A Cairo court jailed nine activists for two years for staging an unlicensed protest in central Cairo, a judicial source said.
The same court also handed down three-year sentences to 15 activists charged with unlicensed protesting and riots.
The activists were tried in absentia in connection to clashes that broke out between security forces and protesters in Cairo last November.
Earlier in the day, a Cairo criminal court jailed 63 anti-regime opponents for 15 years and five others for ten years in connection to violence that erupted during official celebrations of a military victory over Israel on 6 October 2013.
A court in the central Minya province also slapped 18 supporters of ousted president Mohamed Morsi with 18-year jail terms and $18,000 fine each for violence-related charges.
The defendants, who insist that the charges are politically driven, were tried in absentia.

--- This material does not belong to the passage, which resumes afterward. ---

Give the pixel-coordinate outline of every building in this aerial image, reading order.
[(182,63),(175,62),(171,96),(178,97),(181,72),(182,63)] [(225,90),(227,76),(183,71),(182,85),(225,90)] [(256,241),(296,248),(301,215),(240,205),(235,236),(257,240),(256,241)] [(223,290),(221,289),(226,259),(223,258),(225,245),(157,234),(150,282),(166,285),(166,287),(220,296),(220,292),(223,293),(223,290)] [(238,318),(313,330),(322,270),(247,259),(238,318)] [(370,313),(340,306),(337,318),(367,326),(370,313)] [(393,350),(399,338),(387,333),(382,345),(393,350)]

On Monday, the retrial of the 150 defendants sentenced to death or life in prison by a Minya court was pushed back to January.
The defendants will remain in detention until they are brought to trial at the end of January 2015.

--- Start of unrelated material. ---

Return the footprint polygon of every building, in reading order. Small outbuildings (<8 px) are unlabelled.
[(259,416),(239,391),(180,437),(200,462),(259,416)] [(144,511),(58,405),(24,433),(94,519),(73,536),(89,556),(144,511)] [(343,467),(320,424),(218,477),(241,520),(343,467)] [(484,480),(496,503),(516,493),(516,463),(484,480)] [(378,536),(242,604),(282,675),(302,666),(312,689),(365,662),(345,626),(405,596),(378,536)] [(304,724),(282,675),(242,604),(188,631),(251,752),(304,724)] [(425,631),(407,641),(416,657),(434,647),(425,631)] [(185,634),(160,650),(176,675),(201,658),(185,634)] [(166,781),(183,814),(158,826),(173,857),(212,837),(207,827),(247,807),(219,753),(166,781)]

In August, human rights group Amnesty International warned that “show trials followed by mass death sentences are becoming a grim trademark of Egyptian justice.”
Said Boumedouha, deputy director of the organisation’s Middle East and North Africa Programme, said that mass sentencing was based on “flimsy evidence and followed deeply flawed proceedings.”

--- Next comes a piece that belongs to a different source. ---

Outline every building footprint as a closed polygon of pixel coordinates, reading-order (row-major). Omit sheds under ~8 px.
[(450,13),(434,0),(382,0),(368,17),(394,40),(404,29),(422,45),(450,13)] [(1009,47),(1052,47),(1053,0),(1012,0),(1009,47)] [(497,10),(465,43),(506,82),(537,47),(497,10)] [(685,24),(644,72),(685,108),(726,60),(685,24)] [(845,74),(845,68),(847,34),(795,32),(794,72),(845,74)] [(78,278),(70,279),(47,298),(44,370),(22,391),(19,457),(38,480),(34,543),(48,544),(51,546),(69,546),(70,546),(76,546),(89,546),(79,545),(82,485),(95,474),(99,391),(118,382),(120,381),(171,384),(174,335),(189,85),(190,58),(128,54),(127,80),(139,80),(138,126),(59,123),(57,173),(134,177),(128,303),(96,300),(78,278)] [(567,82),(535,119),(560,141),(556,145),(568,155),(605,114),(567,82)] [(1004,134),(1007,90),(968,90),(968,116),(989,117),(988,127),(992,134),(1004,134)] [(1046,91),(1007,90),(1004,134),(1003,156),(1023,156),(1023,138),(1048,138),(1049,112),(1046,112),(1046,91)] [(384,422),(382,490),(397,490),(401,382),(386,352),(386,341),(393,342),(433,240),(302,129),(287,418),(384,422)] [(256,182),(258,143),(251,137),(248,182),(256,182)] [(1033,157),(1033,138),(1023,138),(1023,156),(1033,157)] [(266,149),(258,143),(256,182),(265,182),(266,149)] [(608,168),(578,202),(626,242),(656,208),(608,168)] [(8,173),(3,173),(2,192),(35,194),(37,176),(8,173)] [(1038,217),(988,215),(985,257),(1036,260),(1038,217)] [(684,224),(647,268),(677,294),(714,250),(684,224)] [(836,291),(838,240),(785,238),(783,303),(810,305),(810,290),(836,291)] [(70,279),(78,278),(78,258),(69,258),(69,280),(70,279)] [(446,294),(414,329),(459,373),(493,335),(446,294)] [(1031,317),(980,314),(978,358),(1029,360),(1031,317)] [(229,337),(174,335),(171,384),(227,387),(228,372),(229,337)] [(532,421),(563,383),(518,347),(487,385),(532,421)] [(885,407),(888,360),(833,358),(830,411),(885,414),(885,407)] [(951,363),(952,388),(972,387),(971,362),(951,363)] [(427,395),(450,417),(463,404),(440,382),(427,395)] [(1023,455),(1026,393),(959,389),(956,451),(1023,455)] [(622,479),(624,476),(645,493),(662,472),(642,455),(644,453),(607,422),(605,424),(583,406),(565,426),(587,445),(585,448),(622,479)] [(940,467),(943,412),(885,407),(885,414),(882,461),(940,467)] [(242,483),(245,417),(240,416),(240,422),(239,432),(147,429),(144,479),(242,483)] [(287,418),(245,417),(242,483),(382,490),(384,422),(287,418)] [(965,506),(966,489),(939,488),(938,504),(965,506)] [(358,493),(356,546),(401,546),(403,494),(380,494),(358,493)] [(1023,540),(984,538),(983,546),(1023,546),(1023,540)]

The statement came after a court in Minya sentenced 683 supporters of the now-banned Muslim Brotherhood to death in late April.
A crackdown on the Muslim Brotherhood after the 2013 ouster of former president Mohammed Morsi has seen thousands of the organisation’s supporters jailed.
‘Counterfeiting history’
As Egypt’s courts on Tuesday continued to imprison opposition supporters, a new school history textbook for use throughout Egypt provoked outcry after describing a separate opposition party as “unconstitutional.”
A new modern history is set to designate al-Nour Party, a mainstream salafi political party, as unconstitutional due to its religious basis.
Salah Abdel Maboud, a leading member of the party, denounced the decision, accusing Egypt’s Education Ministry of “counterfeiting history” and warning that the party would take the “necessary steps” against the body.
The Education Ministry, which is responsible for the national curriculum, denied that it had anything to do with the designation.
However, a spokesperson for the ministry confirmed the body’s stance towards Nour, explaining that it “is founded on religious bases, and therefore violates the laws governing parties according to the constitution.”